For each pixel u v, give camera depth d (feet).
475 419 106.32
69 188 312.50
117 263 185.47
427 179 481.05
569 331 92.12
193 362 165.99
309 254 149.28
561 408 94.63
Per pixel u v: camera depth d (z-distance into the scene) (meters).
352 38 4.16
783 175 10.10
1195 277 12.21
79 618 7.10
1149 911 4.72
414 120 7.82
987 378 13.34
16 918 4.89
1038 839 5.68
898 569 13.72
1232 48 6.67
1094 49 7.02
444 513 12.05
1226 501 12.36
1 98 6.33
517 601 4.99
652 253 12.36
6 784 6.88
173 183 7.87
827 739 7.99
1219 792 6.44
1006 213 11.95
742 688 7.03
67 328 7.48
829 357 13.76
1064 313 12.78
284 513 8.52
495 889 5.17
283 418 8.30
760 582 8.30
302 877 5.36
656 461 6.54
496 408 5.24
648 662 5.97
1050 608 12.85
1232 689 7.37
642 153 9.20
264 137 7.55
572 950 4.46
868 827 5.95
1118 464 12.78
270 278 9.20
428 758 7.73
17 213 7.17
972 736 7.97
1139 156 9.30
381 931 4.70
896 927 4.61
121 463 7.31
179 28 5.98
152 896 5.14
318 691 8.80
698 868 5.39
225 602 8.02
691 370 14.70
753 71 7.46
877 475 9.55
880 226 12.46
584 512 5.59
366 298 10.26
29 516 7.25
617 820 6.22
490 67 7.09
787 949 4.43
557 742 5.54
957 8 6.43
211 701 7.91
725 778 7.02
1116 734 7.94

——

Find where the line with "284 513 8.52" sits in the material above, then copy exactly from it through the line with "366 298 10.26". Add no other line.

284 513 8.52
495 889 5.17
283 418 8.30
760 582 8.30
302 877 5.36
656 461 6.54
496 408 5.24
648 662 5.97
1050 608 12.85
1232 689 7.37
642 153 9.20
264 137 7.55
572 950 4.46
868 827 5.95
1118 464 12.78
270 278 9.20
428 758 7.73
17 213 7.17
972 736 7.97
1139 156 9.30
381 931 4.70
896 927 4.61
121 463 7.31
179 28 5.98
152 896 5.14
318 691 8.80
698 868 5.39
225 602 8.02
691 370 14.70
753 71 7.46
877 475 9.55
880 226 12.46
584 512 5.59
366 298 10.26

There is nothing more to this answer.